The number and diversity of Toronto-area RRR participants is truly impressive, from hotels and restaurants to retailers, transportation companies, spas and museums. “Even partners that cannot provide a direct service, like audio-visual companies and meeting planners, have helped the program,” Weir says.
Among RRR’s biggest supporters is the Delta Chelsea Hotel. “We were introduced to the program at its outset, and immediately confirmed our participation,” says Tracy Ford, the hotel’s public relations director. “RRR parallels our Chelsea CARES program, which provides free guestrooms to qualified families visiting hospitalized loved ones at Mount Sinai, Hospital for Sick Children and University Health Network hospitals, all located within two blocks of the hotel.”
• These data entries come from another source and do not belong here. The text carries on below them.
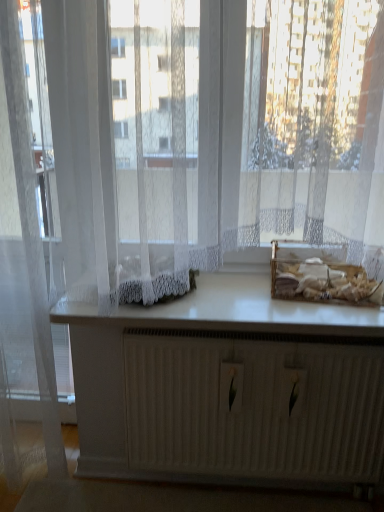
This screenshot has width=384, height=512. In order to click on vacant region in front of translucent plastic basket at center in this screenshot , I will do `click(331, 313)`.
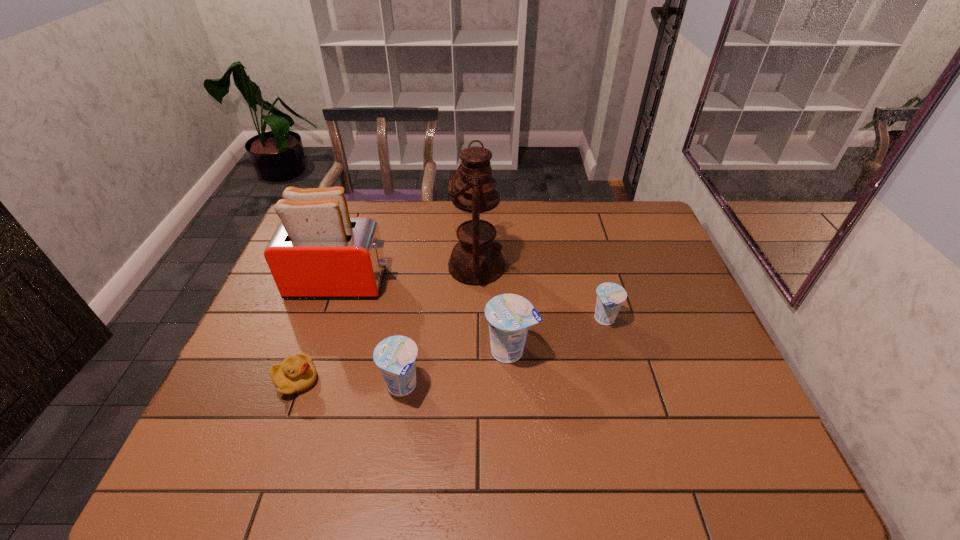
Identify the location of the third object from left to right. The width and height of the screenshot is (960, 540). (396, 356).

Where is `the second shortest yogurt`? The height and width of the screenshot is (540, 960). the second shortest yogurt is located at coordinates (396, 356).

The image size is (960, 540). What are the coordinates of `the third tallest object` in the screenshot? It's located at (509, 316).

The width and height of the screenshot is (960, 540). Identify the location of the second yogurt from right to left. (509, 316).

The image size is (960, 540). Identify the location of the rightmost yogurt. tap(610, 296).

The height and width of the screenshot is (540, 960). I want to click on the shortest yogurt, so (x=610, y=296).

Where is `the second tallest object`? Image resolution: width=960 pixels, height=540 pixels. the second tallest object is located at coordinates (318, 251).

Find the location of a particular element. The height and width of the screenshot is (540, 960). the tallest object is located at coordinates (476, 259).

I want to click on the shortest object, so click(x=295, y=374).

The image size is (960, 540). In order to click on vacant space located 0.350m on the right of the third shortest object in this screenshot , I will do `click(566, 387)`.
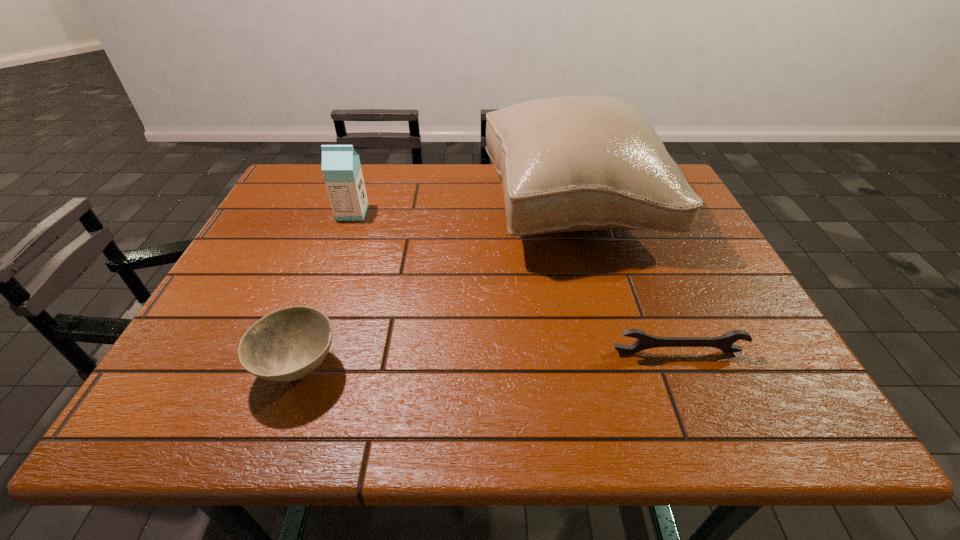
Where is `object that is at the near edge`? The image size is (960, 540). object that is at the near edge is located at coordinates (288, 344).

Where is `object that is at the left edge`? Image resolution: width=960 pixels, height=540 pixels. object that is at the left edge is located at coordinates (288, 344).

At what (x,y) coordinates should I click in order to perform the action: click on cushion that is positioned at the right edge. Please return your answer as a coordinate pair (x, y). Looking at the image, I should click on (572, 163).

This screenshot has height=540, width=960. Identify the location of wrench that is at the right edge. (645, 341).

What are the coordinates of `object at the near left corner` in the screenshot? It's located at (288, 344).

Find the location of a particular element. The image size is (960, 540). object that is positioned at the far right corner is located at coordinates coord(572,163).

Locate an element on the screen. The image size is (960, 540). vacant space at the far edge of the desktop is located at coordinates pos(427,166).

The width and height of the screenshot is (960, 540). Find the location of `free space at the near edge`. free space at the near edge is located at coordinates (604, 427).

Where is `vacant position at the left edge of the desktop`? The image size is (960, 540). vacant position at the left edge of the desktop is located at coordinates (254, 241).

In the image, there is a desktop. Where is `vacant space at the right edge`? vacant space at the right edge is located at coordinates (655, 247).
Sharing Toronto Tourism’s CSR ethos (really, the spirit of the city’s entire tourism family), the Delta has organized an annual charity golf tournament over the past decade that has raised over $600,000 for Special Olympics (2002-2007) and Habitat for Humanity (2008-2012). “It is very important to us to show our appreciation and give back to our community,” Ford says. “The RRR program provides us with another opportunity to do so, and we hope to welcome more families throughout this year.”
The strain on participating families is profoundly affecting. “Although we love our son more than anything in the world, we were so exhausted by having to constantly be on the lookout to ensure his safety and monitor his behavior,” wrote one set of parents.
“There is an old saying that ‘a change is as good as a rest,’ and for those RRR guests staying with us, I like to think the change of surroundings and the associated rest gives them the strength to return to their stressful situation,” says Ive.
In this regard, the program continues to prove vitally beneficial. Consider this testimonial from another pair of parents after their RRR break: “Wow, what a fantastic weekend! We didn’t think that we would have so much fun and be pampered like we did. We are very appreciative of the fact that Tourism Toronto and Respite Services truly understand the needs of parents who have a special needs child. It is often the parents who sacrifice for their special needs child at their own expense. It is really nice to know that others understand our daily challenges and realize we need a break once a while to recharge and re-focus.”
Recognized by Destination Marketing Association International, IMEX and other industry bodies, RRR, while drawing outside inquiries and interest, remains localized in the Toronto area. “It is part of reinforcing our commitment to the community,” says Weir. “If our efforts inspire others in their own communities, we would consider that one more achievement and an even greater source of pride.”